A Woman Like That (review)

Forget movies about art as you’ve seen them before. Award-winning documentary filmmaker Ellen Weissbrod takes a compellingly intimate tack in her look at the convention-busting 17th-century artist Artemisia Gentileschi, who was trained by her father, Orazio, a renowned follower of Caravaggio, and still, to this day, finds her work both celebrated for its distinctive spirit and artistry and simultaneously challenged: No woman could have done such beautiful work, too many argue, so it must have been done by a man.
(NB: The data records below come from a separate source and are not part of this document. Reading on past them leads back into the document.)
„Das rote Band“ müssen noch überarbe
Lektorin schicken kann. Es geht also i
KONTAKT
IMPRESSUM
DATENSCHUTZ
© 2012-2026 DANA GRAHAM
Weissbrod blends her own experience as an artist with Gentileschi’s — via the testimony of art experts and Gentileschi’s own words in documents from her time — to create an extraordinary synthesis that is part art appreciation, part personal diary, and all very moving and powerfully revealing about what it means to be a woman alive in the world, today and four hundred years ago. Taking direct inspiration from a woman who was shocking — for what she painted (a realistic female breast!), for the fact that she painted at all, for how she cultivated a public image for herself that she controlled — Weissbrod connects the past to the present, exploring issues of confidence and personal power in ways we rarely see discussed anywhere. (If male artists experience the same timidity and hesitation Weissbrod admits to, they certainly don’t talk about it which such gleeful abandon.) With contributions from all sorts of women, from scholars and art collectors to museum goers and students, this is a provocative and unexpected look at how art speaks to us, even across the centuries. (Weissbrod takes a unique tack in getting her film seen, too: It’s showing at museums and universities. Upcoming screenings include March 5 at the National Gallery of Art in Washington DC; and March 17 at York University in Toronto, and April 10 at the Cleveland Museum of Art in Ohio. See the film’s official site for complete screening info.)